— WRITTEN REQUEST —
Copy verbatim the stretch of the listing below from the line containing "sub-region: Curry County" through the line containing "longitude: 1.3926", both lines included. Leave the pictures out of your copy.

— STORED ROWS —
START

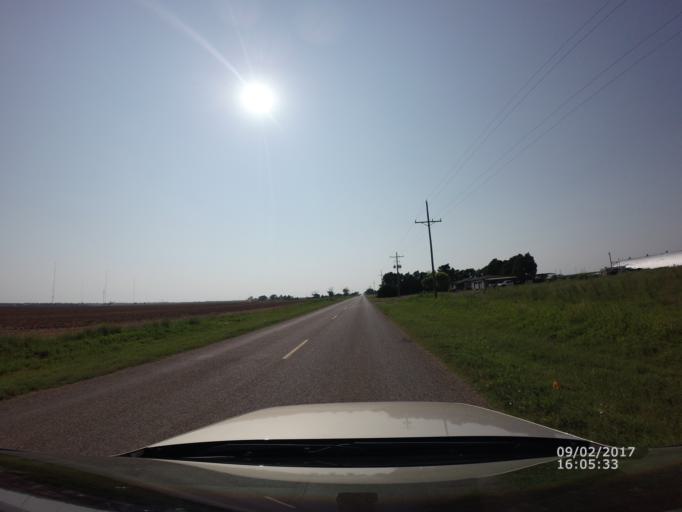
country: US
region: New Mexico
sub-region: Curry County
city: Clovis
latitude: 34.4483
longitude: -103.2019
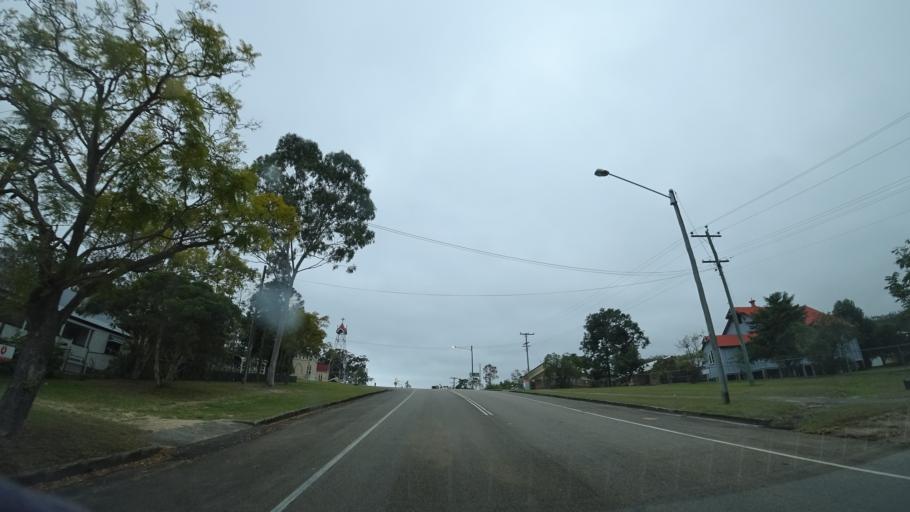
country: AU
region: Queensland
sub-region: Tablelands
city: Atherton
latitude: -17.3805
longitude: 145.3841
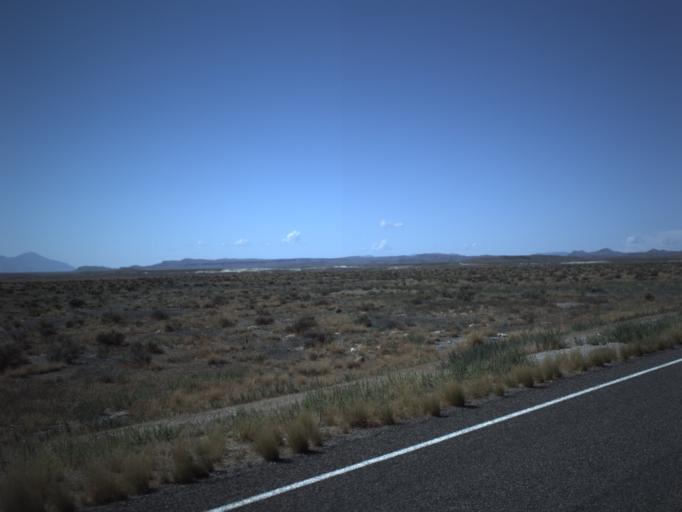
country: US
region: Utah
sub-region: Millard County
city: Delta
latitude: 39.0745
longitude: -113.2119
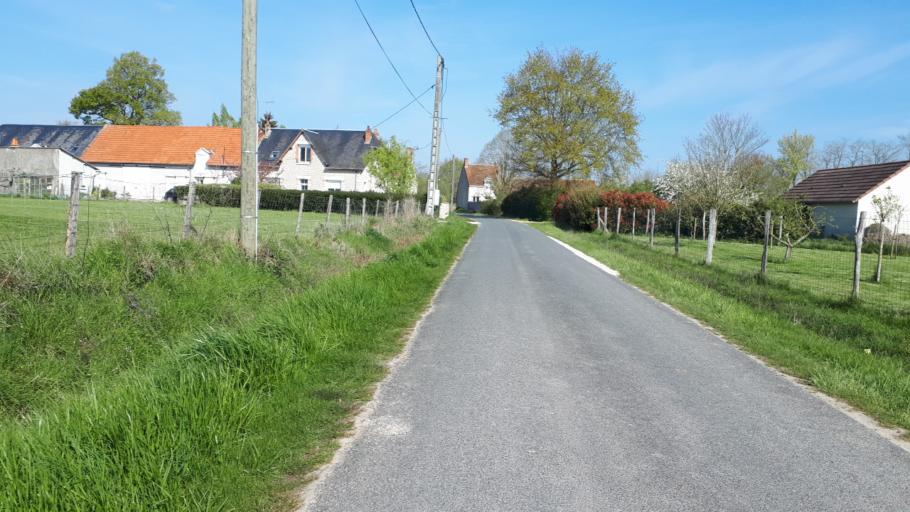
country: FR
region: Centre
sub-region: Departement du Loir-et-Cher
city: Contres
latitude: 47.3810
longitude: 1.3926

END
START

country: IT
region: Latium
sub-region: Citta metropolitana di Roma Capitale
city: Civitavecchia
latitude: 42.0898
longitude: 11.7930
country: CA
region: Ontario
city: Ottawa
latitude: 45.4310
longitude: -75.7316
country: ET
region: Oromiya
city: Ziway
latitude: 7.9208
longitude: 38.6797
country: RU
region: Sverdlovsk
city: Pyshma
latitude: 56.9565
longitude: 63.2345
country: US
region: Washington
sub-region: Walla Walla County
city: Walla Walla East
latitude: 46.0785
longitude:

END
START

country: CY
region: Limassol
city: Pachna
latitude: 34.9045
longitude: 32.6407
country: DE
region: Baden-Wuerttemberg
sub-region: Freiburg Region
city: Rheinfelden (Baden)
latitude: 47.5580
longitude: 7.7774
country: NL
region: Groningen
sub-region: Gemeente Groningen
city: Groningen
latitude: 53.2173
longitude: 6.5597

END

— REPLY —
sub-region: Curry County
city: Clovis
latitude: 34.4483
longitude: -103.2019
country: AU
region: Queensland
sub-region: Tablelands
city: Atherton
latitude: -17.3805
longitude: 145.3841
country: US
region: Utah
sub-region: Millard County
city: Delta
latitude: 39.0745
longitude: -113.2119
country: FR
region: Centre
sub-region: Departement du Loir-et-Cher
city: Contres
latitude: 47.3810
longitude: 1.3926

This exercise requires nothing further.